Fit (weighted) linear model between tree-based statistics
Source:R/fitTreeStatsLm.R
fitTreeStatsLm.RdFits a (weighted) linear model between the total tree length and within-species diversity (in case the focus of interest is conservation and overall divergence) or between the subtree length and the diversity of a species (in case the focus of interest is the species-specific divergence).
Arguments
- tree_stats
Data frame of the tree-based statistics for the pruned modules.
Columns required in case the focus of interest is conservation and overall divergence:
- regulator
Character, transcriptional regulator.
- module_size
Integer, the numer of target genes assigned to a regulator.
- total_tree_length
Numeric, total tree length per module (typically the median across all jackknife versions of the module).
- var_total_tree_length
Numeric, the variance of total tree lengths across all jackknifed versions of the module (optional, only needed for weighted regression).
- within_species_diversity
Numeric, within-species diveristy per module (typically the median across all jackknife versions of the module).
Columns required in case the focus of interest is species-specific divergence:
- regulator
Character, transcriptional regulator.
- module_size
Integer, the numer of target genes assigned to a regulator.
- {{species}}_subtree_length
Numeric, the sum of the branch lengths in the subtree that is defined by the replicates of the species and includes the internal branch connecting these replicates to the rest of the tree (typically the median across all jackknife versions of the module).
- var_{{species}}_subtree_length
Numeric, the variance of the subtree length of a species across all jackknifed versions of the module (optional, only needed for weighted regression).
- {{species}}_diversity
Numeric, within-species diveristy per module (typically the median across all jackknife versions of the module).
- focus
Character, the focus of interest in terms of cross-species conservation, either "overall" if the focus of interest is conservation and overall divergence, or the name of a species if the focus of interest is the divergence between that particular species and all others.
- weighted_lm
Logical indicating whether the linear regression should be weighted or not (default: TRUE).

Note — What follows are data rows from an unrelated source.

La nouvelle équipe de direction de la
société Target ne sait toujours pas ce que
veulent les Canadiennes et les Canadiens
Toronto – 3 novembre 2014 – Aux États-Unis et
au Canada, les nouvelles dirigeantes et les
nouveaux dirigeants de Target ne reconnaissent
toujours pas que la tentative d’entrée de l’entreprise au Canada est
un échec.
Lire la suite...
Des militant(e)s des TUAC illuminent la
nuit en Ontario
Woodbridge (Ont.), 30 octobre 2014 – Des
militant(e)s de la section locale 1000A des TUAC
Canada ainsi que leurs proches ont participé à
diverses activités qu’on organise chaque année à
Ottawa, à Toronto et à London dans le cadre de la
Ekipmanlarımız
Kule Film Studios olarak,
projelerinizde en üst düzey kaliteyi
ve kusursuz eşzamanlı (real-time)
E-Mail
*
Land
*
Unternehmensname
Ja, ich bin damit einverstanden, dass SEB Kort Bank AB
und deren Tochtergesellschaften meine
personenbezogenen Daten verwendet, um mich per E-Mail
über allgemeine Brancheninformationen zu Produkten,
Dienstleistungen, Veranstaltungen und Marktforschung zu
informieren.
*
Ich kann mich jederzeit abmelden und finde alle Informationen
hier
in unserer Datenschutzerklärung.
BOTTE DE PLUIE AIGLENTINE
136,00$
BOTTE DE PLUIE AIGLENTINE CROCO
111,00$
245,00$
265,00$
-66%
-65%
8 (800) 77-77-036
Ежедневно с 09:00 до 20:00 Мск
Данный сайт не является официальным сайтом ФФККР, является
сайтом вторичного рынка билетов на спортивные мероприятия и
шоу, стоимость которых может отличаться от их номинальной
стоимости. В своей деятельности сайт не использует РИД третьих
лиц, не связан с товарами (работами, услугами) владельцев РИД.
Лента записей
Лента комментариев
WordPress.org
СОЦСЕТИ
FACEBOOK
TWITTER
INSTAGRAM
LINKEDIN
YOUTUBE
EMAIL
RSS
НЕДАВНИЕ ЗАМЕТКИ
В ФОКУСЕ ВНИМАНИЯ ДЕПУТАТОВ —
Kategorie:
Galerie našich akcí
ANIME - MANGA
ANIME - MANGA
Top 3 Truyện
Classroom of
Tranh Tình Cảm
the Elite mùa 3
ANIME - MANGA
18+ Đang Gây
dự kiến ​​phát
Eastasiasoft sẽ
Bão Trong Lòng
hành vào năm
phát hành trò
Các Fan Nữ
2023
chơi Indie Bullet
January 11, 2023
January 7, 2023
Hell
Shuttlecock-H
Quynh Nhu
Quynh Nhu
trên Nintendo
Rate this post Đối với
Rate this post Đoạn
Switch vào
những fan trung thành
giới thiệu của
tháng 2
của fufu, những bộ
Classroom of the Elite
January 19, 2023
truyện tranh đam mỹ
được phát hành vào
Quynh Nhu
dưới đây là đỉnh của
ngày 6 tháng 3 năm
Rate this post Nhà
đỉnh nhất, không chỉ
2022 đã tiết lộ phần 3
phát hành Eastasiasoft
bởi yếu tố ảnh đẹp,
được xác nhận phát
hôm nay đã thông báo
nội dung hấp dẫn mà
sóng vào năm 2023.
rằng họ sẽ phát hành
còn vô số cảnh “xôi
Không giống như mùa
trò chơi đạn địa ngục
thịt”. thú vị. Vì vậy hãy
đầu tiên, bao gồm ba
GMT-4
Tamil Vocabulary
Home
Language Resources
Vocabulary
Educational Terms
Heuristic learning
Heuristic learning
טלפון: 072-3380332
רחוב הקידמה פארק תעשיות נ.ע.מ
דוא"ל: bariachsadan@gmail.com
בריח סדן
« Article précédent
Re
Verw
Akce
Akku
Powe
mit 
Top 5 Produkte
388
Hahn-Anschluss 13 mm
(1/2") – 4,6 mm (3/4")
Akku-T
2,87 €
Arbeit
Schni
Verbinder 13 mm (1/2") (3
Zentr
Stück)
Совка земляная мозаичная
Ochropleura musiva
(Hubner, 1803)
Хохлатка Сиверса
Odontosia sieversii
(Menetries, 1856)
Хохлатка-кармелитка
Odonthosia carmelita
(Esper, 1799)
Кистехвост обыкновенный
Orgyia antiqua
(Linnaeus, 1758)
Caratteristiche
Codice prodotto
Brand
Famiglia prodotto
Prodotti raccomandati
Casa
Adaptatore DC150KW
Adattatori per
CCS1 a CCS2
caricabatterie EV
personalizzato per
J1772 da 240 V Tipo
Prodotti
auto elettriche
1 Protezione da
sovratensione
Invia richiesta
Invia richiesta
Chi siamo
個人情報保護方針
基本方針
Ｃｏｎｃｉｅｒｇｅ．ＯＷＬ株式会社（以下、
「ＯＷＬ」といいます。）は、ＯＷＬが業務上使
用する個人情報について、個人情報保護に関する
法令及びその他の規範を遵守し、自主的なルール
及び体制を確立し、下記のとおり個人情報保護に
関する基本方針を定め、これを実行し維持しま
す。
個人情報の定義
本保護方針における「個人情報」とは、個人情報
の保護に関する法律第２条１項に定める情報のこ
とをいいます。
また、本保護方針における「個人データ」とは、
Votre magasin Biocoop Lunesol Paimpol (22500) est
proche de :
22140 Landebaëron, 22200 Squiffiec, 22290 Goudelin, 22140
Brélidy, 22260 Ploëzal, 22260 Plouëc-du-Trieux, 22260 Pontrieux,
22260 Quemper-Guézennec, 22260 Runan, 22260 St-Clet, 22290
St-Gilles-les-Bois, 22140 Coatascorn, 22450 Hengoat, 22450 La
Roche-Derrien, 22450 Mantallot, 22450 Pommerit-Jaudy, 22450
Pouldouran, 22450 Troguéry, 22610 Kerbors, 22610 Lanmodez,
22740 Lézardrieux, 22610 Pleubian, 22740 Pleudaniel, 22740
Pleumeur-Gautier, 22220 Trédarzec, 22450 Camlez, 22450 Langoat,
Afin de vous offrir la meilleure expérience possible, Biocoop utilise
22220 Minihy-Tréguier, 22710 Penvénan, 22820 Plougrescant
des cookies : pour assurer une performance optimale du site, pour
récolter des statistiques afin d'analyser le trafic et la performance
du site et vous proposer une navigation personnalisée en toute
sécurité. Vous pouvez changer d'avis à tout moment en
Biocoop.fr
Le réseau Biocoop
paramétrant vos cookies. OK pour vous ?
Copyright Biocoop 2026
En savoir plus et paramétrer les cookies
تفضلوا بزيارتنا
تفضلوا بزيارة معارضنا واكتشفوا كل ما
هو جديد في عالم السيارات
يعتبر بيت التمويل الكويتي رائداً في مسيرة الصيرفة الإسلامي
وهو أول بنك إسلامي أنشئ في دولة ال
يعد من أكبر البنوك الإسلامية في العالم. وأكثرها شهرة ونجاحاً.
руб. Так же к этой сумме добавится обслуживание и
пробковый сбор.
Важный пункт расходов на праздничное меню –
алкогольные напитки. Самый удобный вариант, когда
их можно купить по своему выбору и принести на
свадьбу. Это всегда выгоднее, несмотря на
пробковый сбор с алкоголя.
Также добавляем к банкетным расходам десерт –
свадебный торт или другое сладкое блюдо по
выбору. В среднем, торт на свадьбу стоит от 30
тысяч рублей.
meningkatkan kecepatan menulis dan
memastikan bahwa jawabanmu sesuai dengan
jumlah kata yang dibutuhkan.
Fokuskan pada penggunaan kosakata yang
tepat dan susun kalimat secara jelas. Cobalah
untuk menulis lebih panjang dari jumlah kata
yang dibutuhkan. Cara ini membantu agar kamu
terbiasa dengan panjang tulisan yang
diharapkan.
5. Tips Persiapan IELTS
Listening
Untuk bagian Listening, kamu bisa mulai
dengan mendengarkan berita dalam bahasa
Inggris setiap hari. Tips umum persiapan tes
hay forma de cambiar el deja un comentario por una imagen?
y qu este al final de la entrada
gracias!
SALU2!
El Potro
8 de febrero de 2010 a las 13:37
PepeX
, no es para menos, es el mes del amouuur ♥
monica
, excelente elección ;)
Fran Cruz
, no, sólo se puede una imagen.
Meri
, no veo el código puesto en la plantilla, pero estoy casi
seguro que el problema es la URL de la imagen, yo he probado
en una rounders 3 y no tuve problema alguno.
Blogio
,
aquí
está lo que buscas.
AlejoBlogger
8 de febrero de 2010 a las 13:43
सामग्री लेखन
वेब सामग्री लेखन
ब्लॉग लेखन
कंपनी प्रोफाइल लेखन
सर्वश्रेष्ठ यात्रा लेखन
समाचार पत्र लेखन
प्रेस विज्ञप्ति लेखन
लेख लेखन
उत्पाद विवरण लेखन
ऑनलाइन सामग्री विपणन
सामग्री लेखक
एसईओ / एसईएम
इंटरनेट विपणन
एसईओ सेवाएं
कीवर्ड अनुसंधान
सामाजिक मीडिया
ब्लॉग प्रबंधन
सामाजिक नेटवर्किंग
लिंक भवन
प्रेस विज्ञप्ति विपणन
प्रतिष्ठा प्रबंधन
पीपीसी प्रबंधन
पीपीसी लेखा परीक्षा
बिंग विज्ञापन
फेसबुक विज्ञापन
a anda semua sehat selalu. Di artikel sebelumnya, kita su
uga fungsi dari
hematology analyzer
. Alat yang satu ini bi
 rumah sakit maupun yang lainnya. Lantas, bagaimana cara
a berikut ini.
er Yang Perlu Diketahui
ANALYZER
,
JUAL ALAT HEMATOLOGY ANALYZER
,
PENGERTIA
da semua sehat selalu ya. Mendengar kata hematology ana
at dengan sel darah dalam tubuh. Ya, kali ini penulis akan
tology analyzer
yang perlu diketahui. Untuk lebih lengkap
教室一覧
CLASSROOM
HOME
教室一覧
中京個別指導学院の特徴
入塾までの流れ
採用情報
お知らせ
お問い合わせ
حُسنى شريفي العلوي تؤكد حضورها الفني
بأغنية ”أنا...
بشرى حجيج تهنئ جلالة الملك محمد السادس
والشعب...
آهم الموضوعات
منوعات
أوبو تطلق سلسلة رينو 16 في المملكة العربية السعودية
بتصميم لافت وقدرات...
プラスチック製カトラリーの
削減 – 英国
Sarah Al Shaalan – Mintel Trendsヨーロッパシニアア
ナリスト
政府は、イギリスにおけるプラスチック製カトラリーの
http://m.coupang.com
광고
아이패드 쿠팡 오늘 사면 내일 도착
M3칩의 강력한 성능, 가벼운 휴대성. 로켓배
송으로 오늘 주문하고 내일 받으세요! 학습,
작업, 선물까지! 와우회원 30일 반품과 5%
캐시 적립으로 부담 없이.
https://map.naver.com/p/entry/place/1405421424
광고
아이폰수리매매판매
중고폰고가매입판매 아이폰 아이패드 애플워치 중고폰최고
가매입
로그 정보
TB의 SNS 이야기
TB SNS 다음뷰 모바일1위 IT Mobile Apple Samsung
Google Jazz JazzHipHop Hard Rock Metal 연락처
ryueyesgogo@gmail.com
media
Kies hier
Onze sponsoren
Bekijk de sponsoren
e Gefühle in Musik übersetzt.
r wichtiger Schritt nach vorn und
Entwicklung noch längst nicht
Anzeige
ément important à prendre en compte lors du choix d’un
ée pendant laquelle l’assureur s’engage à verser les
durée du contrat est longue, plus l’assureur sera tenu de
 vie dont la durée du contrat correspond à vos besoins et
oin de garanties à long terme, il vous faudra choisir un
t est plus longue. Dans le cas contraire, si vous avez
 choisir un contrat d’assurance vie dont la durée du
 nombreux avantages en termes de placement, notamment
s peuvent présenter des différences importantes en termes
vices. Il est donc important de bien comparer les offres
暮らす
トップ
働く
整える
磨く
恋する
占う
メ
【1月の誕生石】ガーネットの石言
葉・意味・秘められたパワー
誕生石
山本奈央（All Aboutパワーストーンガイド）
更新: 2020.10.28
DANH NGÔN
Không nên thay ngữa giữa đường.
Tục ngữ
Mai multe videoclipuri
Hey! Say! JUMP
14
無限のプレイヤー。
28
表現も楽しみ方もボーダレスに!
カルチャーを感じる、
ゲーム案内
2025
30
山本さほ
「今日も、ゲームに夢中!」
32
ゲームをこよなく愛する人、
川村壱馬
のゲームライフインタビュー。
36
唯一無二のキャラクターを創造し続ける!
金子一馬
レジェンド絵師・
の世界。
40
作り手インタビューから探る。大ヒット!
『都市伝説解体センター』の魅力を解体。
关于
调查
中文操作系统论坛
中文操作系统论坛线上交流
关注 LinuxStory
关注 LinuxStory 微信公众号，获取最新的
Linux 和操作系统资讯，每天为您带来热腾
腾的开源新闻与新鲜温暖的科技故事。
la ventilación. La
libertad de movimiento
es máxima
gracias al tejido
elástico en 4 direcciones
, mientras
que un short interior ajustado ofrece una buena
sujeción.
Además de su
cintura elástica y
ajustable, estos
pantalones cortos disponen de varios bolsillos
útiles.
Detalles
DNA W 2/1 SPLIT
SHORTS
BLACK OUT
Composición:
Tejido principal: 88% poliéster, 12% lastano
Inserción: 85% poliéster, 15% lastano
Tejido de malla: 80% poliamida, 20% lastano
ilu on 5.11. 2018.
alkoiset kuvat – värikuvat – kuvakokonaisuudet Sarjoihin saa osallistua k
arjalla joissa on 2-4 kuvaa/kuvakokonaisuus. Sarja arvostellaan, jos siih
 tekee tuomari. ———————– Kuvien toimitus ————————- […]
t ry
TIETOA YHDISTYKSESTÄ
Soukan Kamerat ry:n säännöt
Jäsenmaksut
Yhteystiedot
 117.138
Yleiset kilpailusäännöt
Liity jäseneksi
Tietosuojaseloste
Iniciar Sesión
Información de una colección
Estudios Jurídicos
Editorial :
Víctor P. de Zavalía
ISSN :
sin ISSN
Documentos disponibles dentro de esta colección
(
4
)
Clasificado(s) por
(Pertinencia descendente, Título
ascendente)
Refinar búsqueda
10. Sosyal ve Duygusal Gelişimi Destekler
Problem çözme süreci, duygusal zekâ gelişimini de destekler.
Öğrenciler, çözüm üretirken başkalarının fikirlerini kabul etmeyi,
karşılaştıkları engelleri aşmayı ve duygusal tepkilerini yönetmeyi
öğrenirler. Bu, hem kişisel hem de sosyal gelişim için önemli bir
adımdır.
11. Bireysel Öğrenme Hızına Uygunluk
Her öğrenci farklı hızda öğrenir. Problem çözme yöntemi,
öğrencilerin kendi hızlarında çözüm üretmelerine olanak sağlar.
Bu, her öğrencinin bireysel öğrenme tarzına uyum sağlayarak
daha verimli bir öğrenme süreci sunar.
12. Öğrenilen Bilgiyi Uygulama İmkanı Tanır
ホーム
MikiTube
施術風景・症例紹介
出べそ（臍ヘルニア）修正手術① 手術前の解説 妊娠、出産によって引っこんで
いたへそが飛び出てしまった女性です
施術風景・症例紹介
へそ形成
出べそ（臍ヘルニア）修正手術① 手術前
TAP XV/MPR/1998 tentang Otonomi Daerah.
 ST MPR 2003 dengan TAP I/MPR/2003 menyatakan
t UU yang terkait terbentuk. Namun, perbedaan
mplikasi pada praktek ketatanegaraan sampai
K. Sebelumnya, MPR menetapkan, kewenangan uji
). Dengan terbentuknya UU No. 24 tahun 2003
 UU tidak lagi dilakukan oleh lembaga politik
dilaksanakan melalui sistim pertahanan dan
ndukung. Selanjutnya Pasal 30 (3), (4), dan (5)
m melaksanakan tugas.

If TRUE,
tree_statsis expected to contain the columnvar_total_tree_lengthand the weights will be inversely proportional to these variances. If no jackknifing was performed and thus these variances were not calculated, please set this parameter to FALSE.
Value
An object of class lm.
Details
The linear models output by this function can be used to identify conserved and diverged modules, and to identify target genes within these modules that contribute the most to the conservation/divergence. For details, please see findConservedDivergedModules and findConservedDivergedTargets.
The focus of interest can be specified using the parameter focus. If focus is set to "overall" (default), the linear model will be fit between the total tree length and within-species diversity, and subsequent analysis using findConservedDivergedModules and findConservedDivergedTargets can identify modules and target genes that are conserved or diverged across all species. If focus is set to the name of a species in the dataset, the linear model will be fit between the subtree length and the diversity of that species, and subsequent analysis using findConservedDivergedModules and findConservedDivergedTargets can identify modules and target genes that are diverged between the species and all others. Please note that if the aim is to find conserved modules, focus should always be set to "overall".
The function fits the linear model corresponding to the focus of interest by calling lm. If a weighted model is desired (default), the weights are defined to be inversely proportional to the variance of the dependent variable (total tree length or the subtree length of a species). If no jackknifing was performed and thus the variance is unknown, please set weighted_lm to FALSE.